Your task is to give the records again exactly. Leave each picture out.

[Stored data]
□ □ □ □

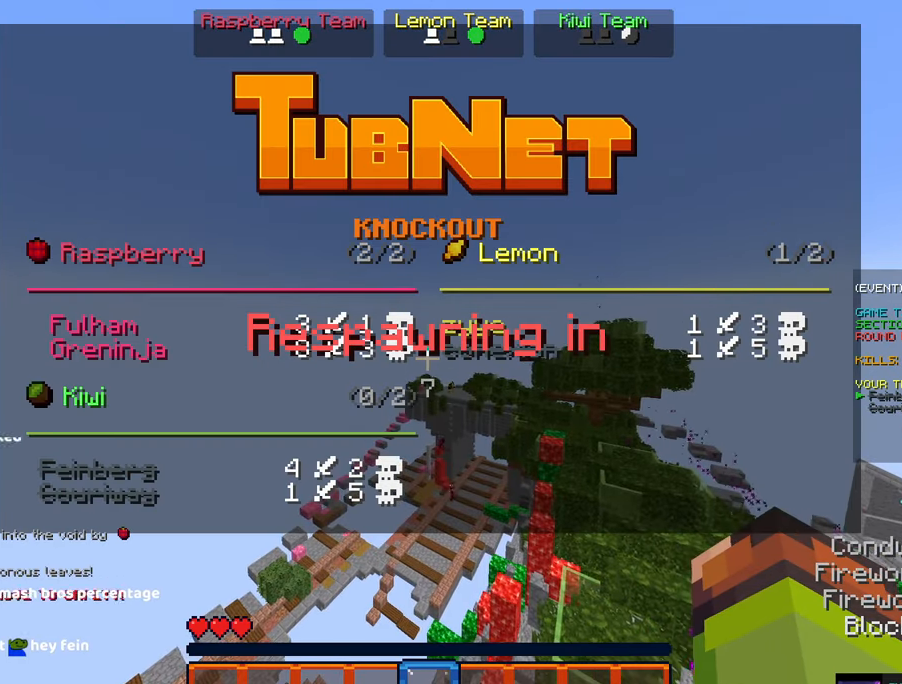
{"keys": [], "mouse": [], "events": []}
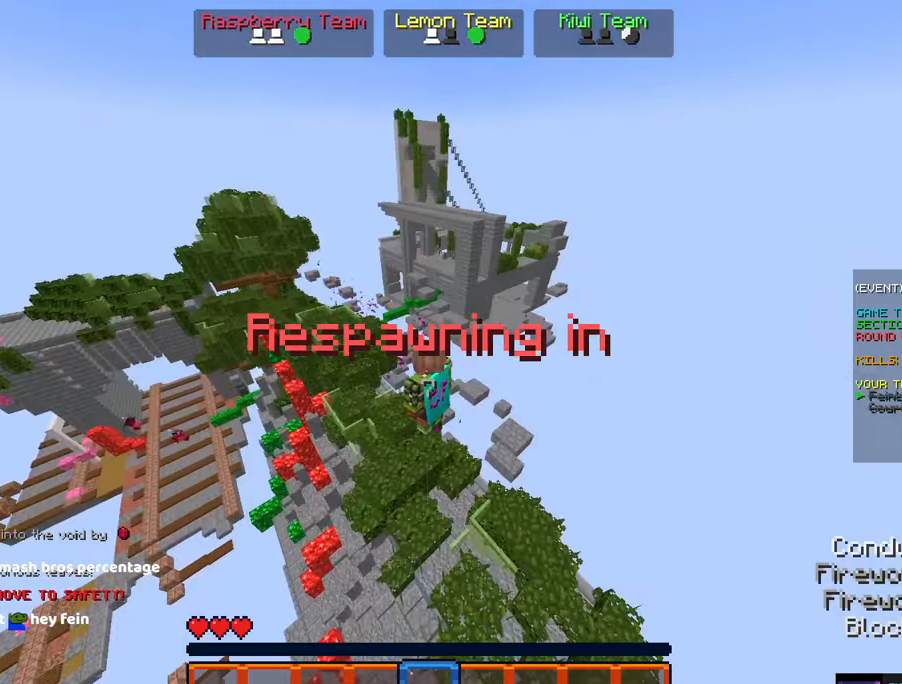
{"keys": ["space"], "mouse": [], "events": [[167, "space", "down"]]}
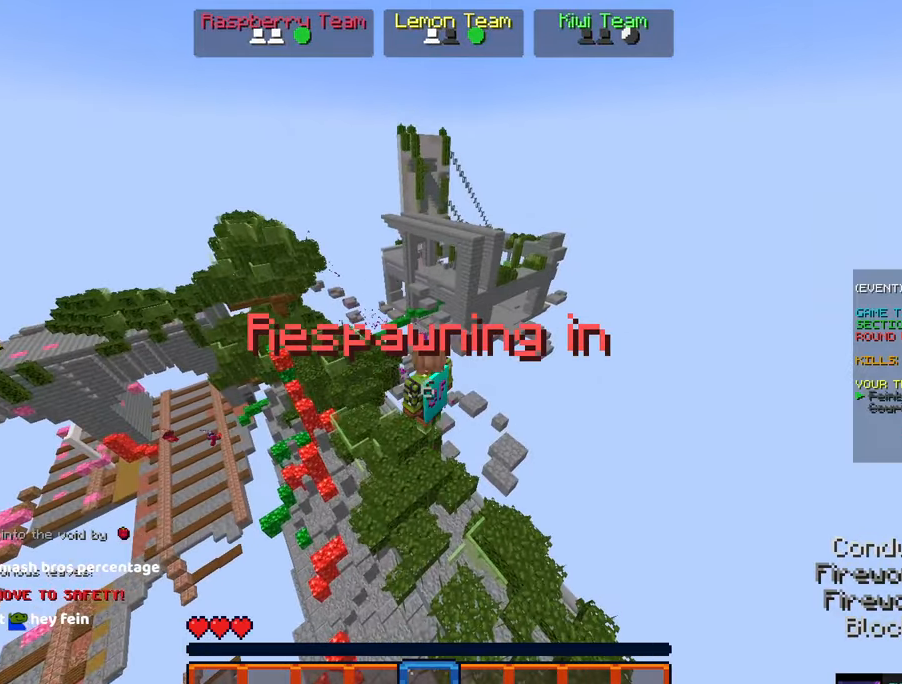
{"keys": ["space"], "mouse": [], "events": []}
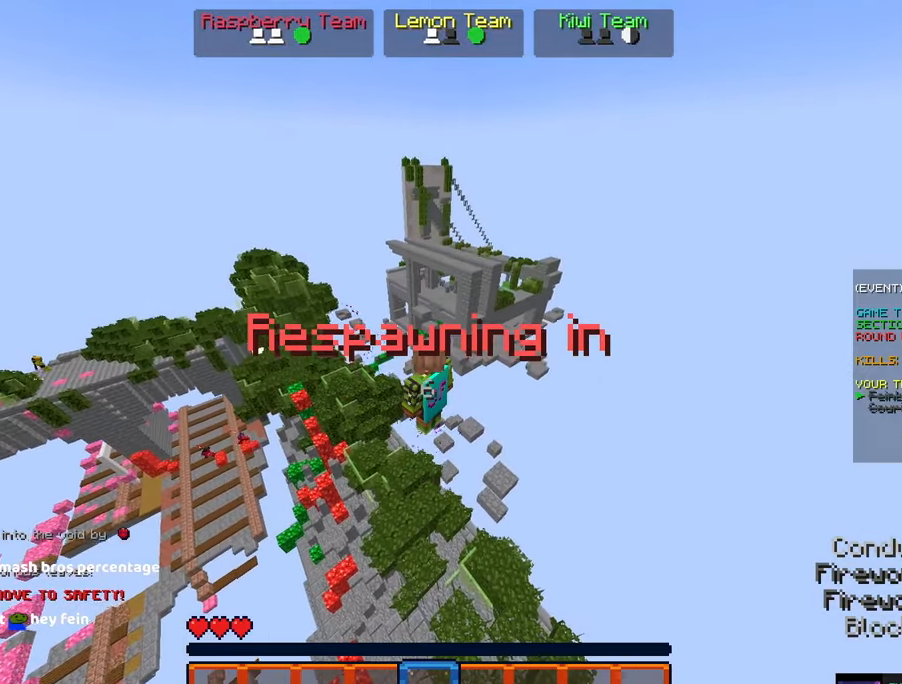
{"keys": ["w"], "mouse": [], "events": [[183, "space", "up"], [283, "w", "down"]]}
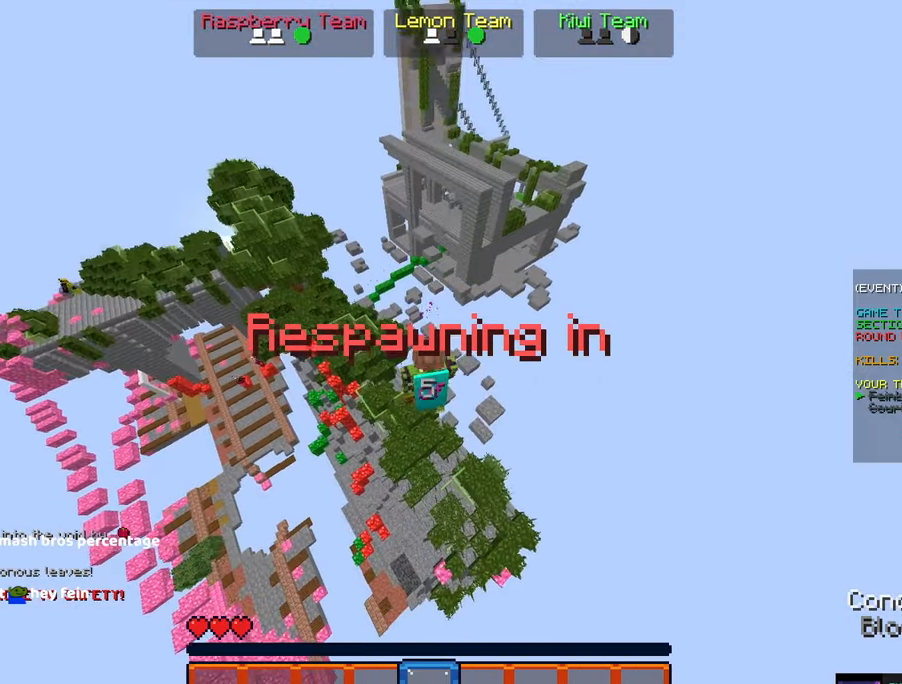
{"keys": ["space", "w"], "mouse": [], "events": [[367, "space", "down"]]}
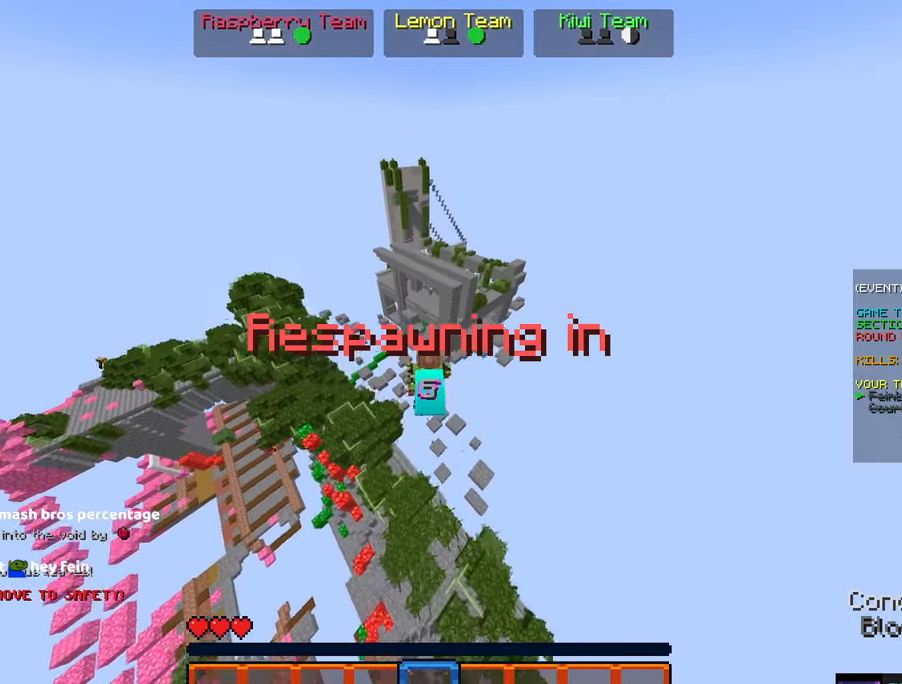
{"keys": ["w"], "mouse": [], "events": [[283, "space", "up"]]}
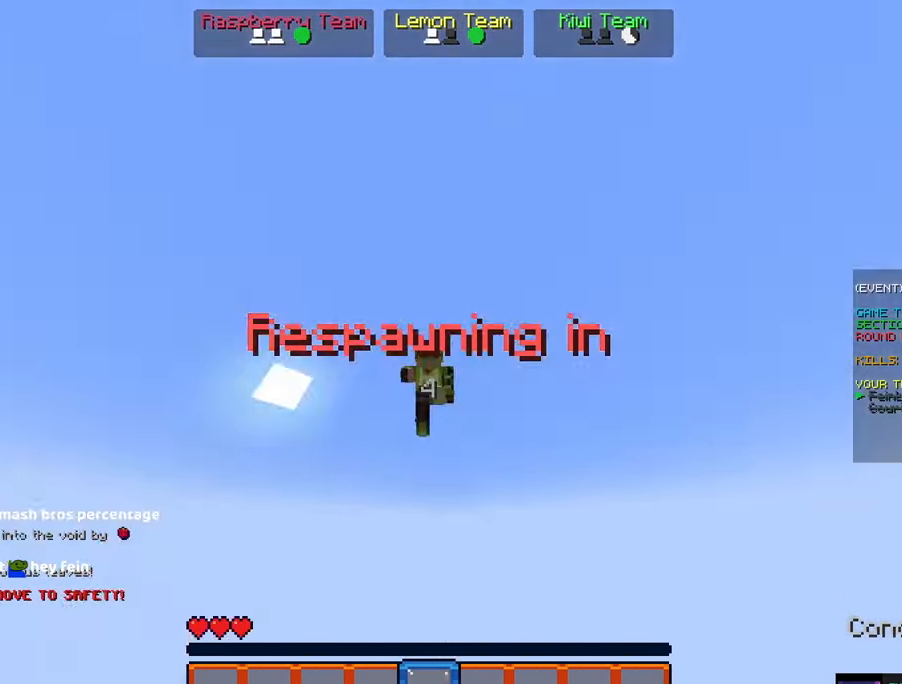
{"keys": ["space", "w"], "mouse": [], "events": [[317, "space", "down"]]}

□ □ □ □

- SOLUTION TO THE PROBLEM:
{"keys": [], "mouse": [], "events": []}
{"keys": ["space"], "mouse": [], "events": [[167, "space", "down"]]}
{"keys": ["space"], "mouse": [], "events": []}
{"keys": ["w"], "mouse": [], "events": [[183, "space", "up"], [283, "w", "down"]]}
{"keys": ["space", "w"], "mouse": [], "events": [[367, "space", "down"]]}
{"keys": ["w"], "mouse": [], "events": [[283, "space", "up"]]}
{"keys": ["space", "w"], "mouse": [], "events": [[317, "space", "down"]]}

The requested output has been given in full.